Libertarianism is the belief that each person has the right to live his life as he chooses so long as he respects the equal rights of others. Libertarians defend each person’s right to life, liberty, and property. In the libertarian view, voluntary agreement is the gold standard of human relationships. If there is no good reason to forbid something (a good reason being that it violates the rights of others), it should be allowed. Force should be reserved for prohibiting or punishing those who themselves use force, such as murderers, robbers, rapists, kidnappers, and defrauders (who practice a kind of theft). Most people live their own lives by that code of ethics. Libertarians believe that that code should be applied consistently, even to the actions of governments, which should be restricted to protecting people from violations of their rights. Governments should not use their powers to censor speech, conscript the young, prohibit voluntary exchanges, steal or “redistribute” property, or interfere in the lives of individuals who are otherwise minding their own business.
Libertarian ideas are becoming increasingly influential. Philosopher Robert Nozick’s Anarchy, State, and Utopia helped to revitalize political theory and to focus attention on the proper limits of state power. Classical liberal economists and social scientists have pioneered the understanding of processes of social coordination and change, many of them earning Nobel Prizes in the process. And the broad global trend toward economic deregulation, freer trade, limits on taxes, toleration of minorities, and greater personal freedom shows the influence of libertarian ideas and libertarian thinkers and activists.
Ronald Reagan defined Conservatism as a three-legged stool: Social Conservatism, Fiscal Conservatism, and National Defense.

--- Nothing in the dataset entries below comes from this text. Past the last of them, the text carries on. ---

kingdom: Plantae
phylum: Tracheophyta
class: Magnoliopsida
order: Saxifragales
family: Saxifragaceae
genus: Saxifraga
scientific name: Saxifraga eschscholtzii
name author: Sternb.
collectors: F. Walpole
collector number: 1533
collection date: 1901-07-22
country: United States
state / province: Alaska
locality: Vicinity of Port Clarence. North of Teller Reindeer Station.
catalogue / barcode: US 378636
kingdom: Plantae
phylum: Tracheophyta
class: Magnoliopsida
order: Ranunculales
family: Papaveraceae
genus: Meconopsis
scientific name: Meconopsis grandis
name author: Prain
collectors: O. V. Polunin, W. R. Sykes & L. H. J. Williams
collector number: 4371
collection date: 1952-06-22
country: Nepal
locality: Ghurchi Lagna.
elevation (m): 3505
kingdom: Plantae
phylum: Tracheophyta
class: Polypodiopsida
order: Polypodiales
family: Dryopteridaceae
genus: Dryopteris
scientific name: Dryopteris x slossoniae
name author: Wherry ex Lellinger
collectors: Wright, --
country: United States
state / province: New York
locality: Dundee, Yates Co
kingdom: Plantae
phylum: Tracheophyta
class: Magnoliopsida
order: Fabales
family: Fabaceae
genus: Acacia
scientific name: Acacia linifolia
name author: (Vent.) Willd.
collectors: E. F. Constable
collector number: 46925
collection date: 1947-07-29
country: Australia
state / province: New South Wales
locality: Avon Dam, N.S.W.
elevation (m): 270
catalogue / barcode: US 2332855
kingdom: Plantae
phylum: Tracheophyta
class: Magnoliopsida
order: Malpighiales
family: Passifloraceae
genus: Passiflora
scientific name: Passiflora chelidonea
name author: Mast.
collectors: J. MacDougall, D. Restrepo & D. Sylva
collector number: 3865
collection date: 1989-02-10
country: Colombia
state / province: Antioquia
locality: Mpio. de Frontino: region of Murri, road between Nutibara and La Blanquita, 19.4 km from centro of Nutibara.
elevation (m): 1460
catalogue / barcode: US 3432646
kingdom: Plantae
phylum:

Today’s Libertarians misidentify themselves as Conservatives. They discard two out of the three legs of the stool, identifying themselves as only as “Fiscal Conservatives.”
If you’re having a discussion with someone and they call themselves a “Fiscal Conservative,” 9 times out of ten, you’re talking to a Libertarian.
Dr. Paul is a Libertarian. Among other arrows in his quiver, he wants to legalize marijuana. That’s why the self-proclaimed “intellectual” college-age young folks, with their heads full of mush, want to vote for him.
That’s personal responsibility thingy is a pain, isn’t it, boys and girls?
I found myself in a discussion with one of these young followers the other day, who was posting his Paulian praises on the Facebook page of Conservative Pundit Michelle Malkin. Needless to say, the young man got very frustrated with my insistence on remaining faithful to Reagan Conservatism and with my refusal to believe in the brilliance that is Dr. Ron Paul. That young man called me ignorant and wound up his less-than-cogent argument by saying that my parents had never married, in a very crude manner.
Being a 53 year old Son of the South, I must confess, I snapped and I proceeded to tell the young Paulnut the way the cow ate the cabbage:
Reality Check: Ron Paul is a old man, who has run for President several times. He is this generation’s Pat Paulsen (look him up). He is anti-semitic, pro-Iranian, and is a cranky, old isolationist nutjob, whom one would expect to find in a corner somewhere, with his underwear on top of his head, babbling , “I like cheese!” If he was the genius you idiots claim that he is, he would have won the presidency by now. Loosen up your tin foil hat, boy. It’s shaping your head into a point.
Now is not the time to redefine Conservatism. Now is the time to vote for it.